- **Task requirements**:
Please retype the records below exactly as they appear, leaving out every picture.
□ □ □ □
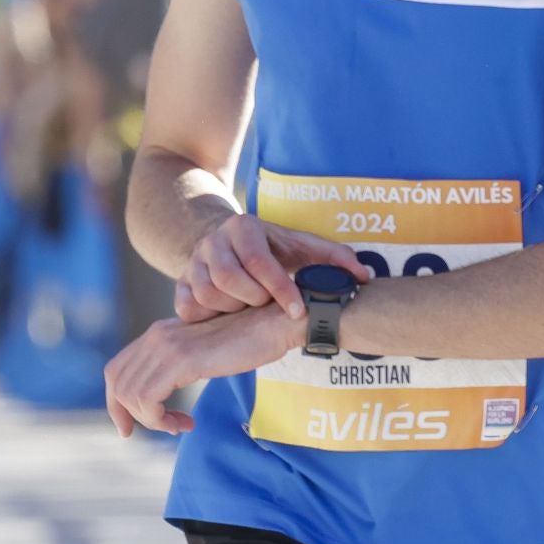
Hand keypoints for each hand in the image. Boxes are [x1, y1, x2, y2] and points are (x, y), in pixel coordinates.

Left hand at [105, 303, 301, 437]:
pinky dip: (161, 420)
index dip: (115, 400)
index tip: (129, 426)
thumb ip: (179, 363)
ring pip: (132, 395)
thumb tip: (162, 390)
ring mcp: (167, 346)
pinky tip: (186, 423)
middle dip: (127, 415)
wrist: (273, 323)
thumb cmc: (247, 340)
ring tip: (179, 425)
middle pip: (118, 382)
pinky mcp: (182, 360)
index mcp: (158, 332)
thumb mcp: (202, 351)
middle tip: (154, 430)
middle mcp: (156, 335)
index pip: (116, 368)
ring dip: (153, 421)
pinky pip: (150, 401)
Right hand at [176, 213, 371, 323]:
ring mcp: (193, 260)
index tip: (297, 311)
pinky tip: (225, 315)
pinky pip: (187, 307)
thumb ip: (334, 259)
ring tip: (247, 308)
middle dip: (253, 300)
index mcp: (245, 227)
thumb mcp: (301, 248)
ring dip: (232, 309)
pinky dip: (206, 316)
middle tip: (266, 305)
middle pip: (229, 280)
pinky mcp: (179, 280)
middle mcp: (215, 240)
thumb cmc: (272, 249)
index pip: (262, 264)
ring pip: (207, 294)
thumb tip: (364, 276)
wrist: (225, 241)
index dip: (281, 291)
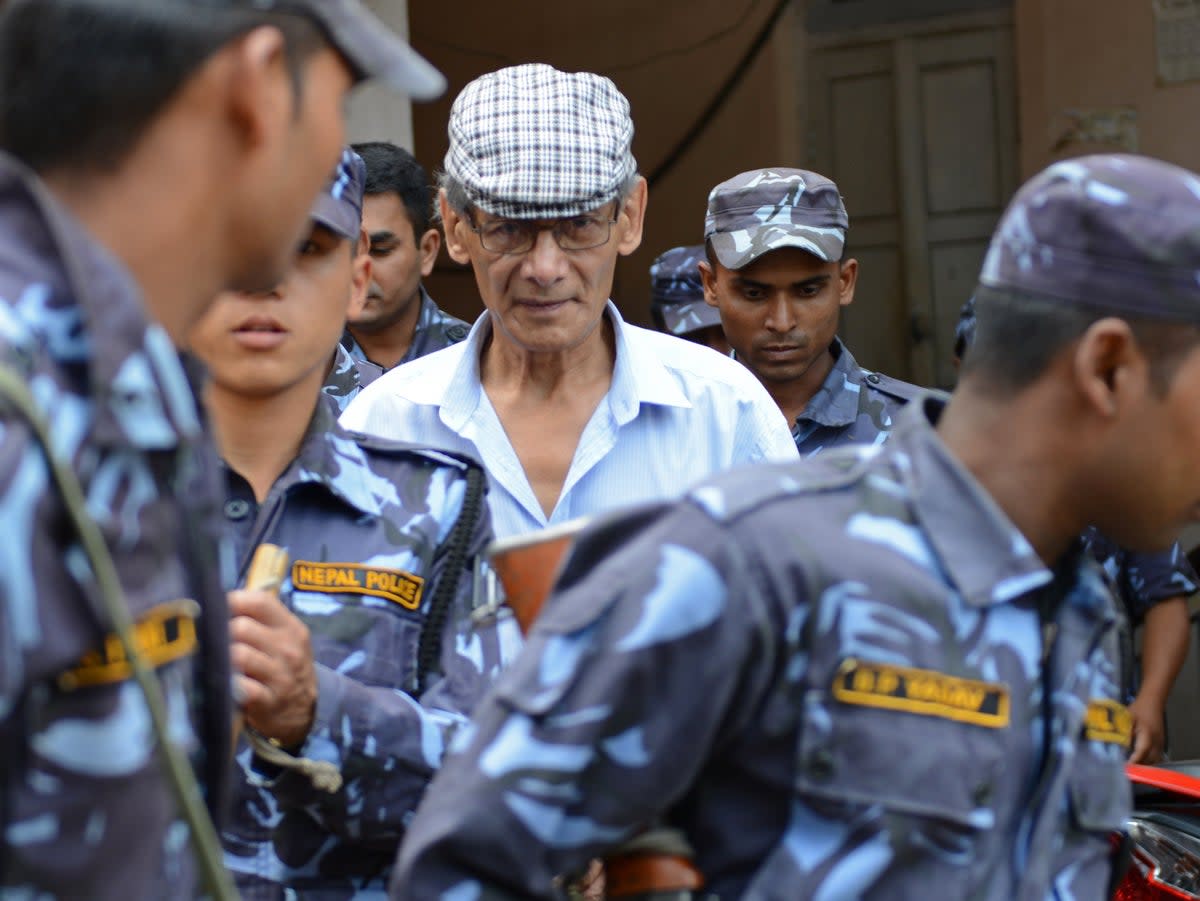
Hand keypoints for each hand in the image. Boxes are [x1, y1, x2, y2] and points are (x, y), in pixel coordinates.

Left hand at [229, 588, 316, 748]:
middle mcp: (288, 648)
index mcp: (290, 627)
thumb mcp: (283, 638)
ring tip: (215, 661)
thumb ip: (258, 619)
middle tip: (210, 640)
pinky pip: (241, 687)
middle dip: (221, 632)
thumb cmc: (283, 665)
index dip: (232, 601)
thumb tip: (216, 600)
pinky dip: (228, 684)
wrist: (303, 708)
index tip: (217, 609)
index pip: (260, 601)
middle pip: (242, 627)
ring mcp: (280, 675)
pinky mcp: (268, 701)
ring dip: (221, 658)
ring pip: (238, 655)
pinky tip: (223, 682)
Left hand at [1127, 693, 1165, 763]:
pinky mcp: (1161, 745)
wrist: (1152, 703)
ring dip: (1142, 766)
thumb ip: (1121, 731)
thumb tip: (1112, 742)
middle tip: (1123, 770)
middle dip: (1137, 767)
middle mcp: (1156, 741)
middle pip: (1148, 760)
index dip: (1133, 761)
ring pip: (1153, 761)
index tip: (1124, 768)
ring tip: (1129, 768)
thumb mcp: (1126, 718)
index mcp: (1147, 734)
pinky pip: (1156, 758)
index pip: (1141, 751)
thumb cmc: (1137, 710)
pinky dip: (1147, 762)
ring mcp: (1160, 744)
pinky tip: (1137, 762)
□ □ □ □
- **Exercise answer**:
Hand keypoints for each hand in the image. Boxes are [x1, y1, x2, y2] and points are (x, y), in pixel coordinates.

Left hand at [105, 303, 301, 437]:
pinky dip: (161, 420)
index dip: (115, 400)
index tip: (129, 426)
thumb ip: (179, 363)
ring pip: (132, 395)
thumb tip: (162, 390)
ring mcp: (167, 346)
pinky tip: (186, 423)
middle dip: (127, 415)
wrist: (273, 323)
thumb cmc: (247, 340)
ring tip: (179, 425)
middle pip: (118, 382)
pinky mcp: (182, 360)
index mcp: (158, 332)
thumb mcp: (202, 351)
middle tip: (154, 430)
middle mcp: (156, 335)
index pip: (116, 368)
ring dip: (153, 421)
pinky pip: (150, 401)
Right hand at [176, 213, 371, 323]:
ring mcp: (193, 260)
index tip: (297, 311)
pinky tip: (225, 315)
pinky pip: (187, 307)
thumb ip: (334, 259)
ring tip: (247, 308)
middle dip: (253, 300)
index mcp: (245, 227)
thumb mcp: (301, 248)
ring dip: (232, 309)
pinky dip: (206, 316)
middle tip: (266, 305)
middle pip: (229, 280)
pinky mcp: (179, 280)
middle mcp: (215, 240)
thumb cmc: (272, 249)
index pip: (262, 264)
ring pip: (207, 294)
thumb tip: (364, 276)
wrist: (225, 241)
index dip: (281, 291)
Hand keypoints for each hand in the image. Boxes are [x1, y1, x2, y2] and points are (x, y), in pixel coordinates.

Left hand at [229, 588, 316, 748]:
middle mcp: (288, 648)
index mcp: (290, 627)
thumb mcp: (283, 638)
ring tip: (215, 661)
thumb ip: (258, 619)
middle tip: (210, 640)
pinky pip: (241, 687)
middle dip: (221, 632)
thumb cmc: (283, 665)
index dip: (232, 601)
thumb tip: (216, 600)
pinky dip: (228, 684)
wrist: (303, 708)
index tip: (217, 609)
index pip: (260, 601)
middle pip: (242, 627)
ring mcp: (280, 675)
pinky mcp: (268, 701)
ring dip: (221, 658)
ring pip: (238, 655)
pinky tip: (223, 682)
Left hand at [1127, 693, 1165, 763]:
pinky mcp: (1161, 745)
wrist: (1152, 703)
ring dip: (1142, 766)
thumb ip: (1121, 731)
thumb tip: (1112, 742)
middle tip: (1123, 770)
middle dip: (1137, 767)
middle mcp: (1156, 741)
middle pip: (1148, 760)
index dip: (1133, 761)
ring pip: (1153, 761)
index tip: (1124, 768)
ring tip: (1129, 768)
thumb mcp: (1126, 718)
index mcp: (1147, 734)
pinky pip: (1156, 758)
index pip: (1141, 751)
thumb cmc: (1137, 710)
pinky dip: (1147, 762)
ring mcp: (1160, 744)
pinky tip: (1137, 762)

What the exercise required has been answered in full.